• **WHAT YOU NEED TO DO**: Everything in the data below is left aside except the lines from the one containing "d’entre elles" through the one containing "Hôn nhân 25"; repeat those exactly.

• **DATA SECTION**:
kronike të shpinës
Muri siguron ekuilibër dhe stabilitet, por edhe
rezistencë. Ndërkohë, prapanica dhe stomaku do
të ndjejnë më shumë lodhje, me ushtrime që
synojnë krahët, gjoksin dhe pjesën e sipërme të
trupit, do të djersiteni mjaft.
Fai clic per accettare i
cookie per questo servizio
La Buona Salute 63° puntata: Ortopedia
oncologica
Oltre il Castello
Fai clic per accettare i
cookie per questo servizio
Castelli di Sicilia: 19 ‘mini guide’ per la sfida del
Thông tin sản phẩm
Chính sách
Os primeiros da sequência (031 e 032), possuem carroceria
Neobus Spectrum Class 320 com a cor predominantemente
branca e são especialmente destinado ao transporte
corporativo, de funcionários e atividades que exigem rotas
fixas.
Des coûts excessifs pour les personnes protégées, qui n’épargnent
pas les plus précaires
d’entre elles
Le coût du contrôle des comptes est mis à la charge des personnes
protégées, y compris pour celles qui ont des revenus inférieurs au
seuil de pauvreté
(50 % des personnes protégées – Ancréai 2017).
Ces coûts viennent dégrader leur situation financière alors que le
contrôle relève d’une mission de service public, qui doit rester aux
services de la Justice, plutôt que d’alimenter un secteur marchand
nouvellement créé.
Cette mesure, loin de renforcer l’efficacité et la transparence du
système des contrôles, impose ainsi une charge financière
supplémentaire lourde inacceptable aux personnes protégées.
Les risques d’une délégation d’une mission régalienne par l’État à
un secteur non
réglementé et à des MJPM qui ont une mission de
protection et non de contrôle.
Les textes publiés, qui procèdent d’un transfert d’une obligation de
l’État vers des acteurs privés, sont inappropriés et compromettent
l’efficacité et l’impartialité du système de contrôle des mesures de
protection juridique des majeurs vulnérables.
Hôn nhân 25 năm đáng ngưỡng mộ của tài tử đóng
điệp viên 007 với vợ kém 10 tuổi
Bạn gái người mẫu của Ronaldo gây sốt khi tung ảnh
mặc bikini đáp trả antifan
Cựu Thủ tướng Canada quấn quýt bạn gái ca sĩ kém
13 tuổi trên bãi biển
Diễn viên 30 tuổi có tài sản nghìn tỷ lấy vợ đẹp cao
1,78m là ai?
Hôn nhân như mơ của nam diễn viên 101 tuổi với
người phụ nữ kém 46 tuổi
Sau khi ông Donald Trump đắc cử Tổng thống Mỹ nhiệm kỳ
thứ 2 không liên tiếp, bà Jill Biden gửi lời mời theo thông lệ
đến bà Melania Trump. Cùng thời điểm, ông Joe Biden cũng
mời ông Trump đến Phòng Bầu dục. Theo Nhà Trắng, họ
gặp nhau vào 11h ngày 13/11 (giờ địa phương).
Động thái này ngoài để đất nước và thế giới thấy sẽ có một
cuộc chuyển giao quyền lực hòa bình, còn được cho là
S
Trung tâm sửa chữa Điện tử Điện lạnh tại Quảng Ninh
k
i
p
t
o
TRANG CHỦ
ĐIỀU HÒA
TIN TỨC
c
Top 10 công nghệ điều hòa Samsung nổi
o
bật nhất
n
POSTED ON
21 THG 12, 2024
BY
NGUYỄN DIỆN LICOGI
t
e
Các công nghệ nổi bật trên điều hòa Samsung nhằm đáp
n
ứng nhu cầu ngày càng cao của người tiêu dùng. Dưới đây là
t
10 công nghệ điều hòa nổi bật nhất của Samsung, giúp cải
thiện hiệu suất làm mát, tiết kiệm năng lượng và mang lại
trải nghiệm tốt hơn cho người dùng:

• **EXERCISE SOLUTION**:
d’entre elles
Le coût du contrôle des comptes est mis à la charge des personnes
protégées, y compris pour celles qui ont des revenus inférieurs au
seuil de pauvreté
(50 % des personnes protégées – Ancréai 2017).
Ces coûts viennent dégrader leur situation financière alors que le
contrôle relève d’une mission de service public, qui doit rester aux
services de la Justice, plutôt que d’alimenter un secteur marchand
nouvellement créé.
Cette mesure, loin de renforcer l’efficacité et la transparence du
système des contrôles, impose ainsi une charge financière
supplémentaire lourde inacceptable aux personnes protégées.
Les risques d’une délégation d’une mission régalienne par l’État à
un secteur non
réglementé et à des MJPM qui ont une mission de
protection et non de contrôle.
Les textes publiés, qui procèdent d’un transfert d’une obligation de
l’État vers des acteurs privés, sont inappropriés et compromettent
l’efficacité et l’impartialité du système de contrôle des mesures de
protection juridique des majeurs vulnérables.
Hôn nhân 25 năm đáng ngưỡng mộ của tài tử đóng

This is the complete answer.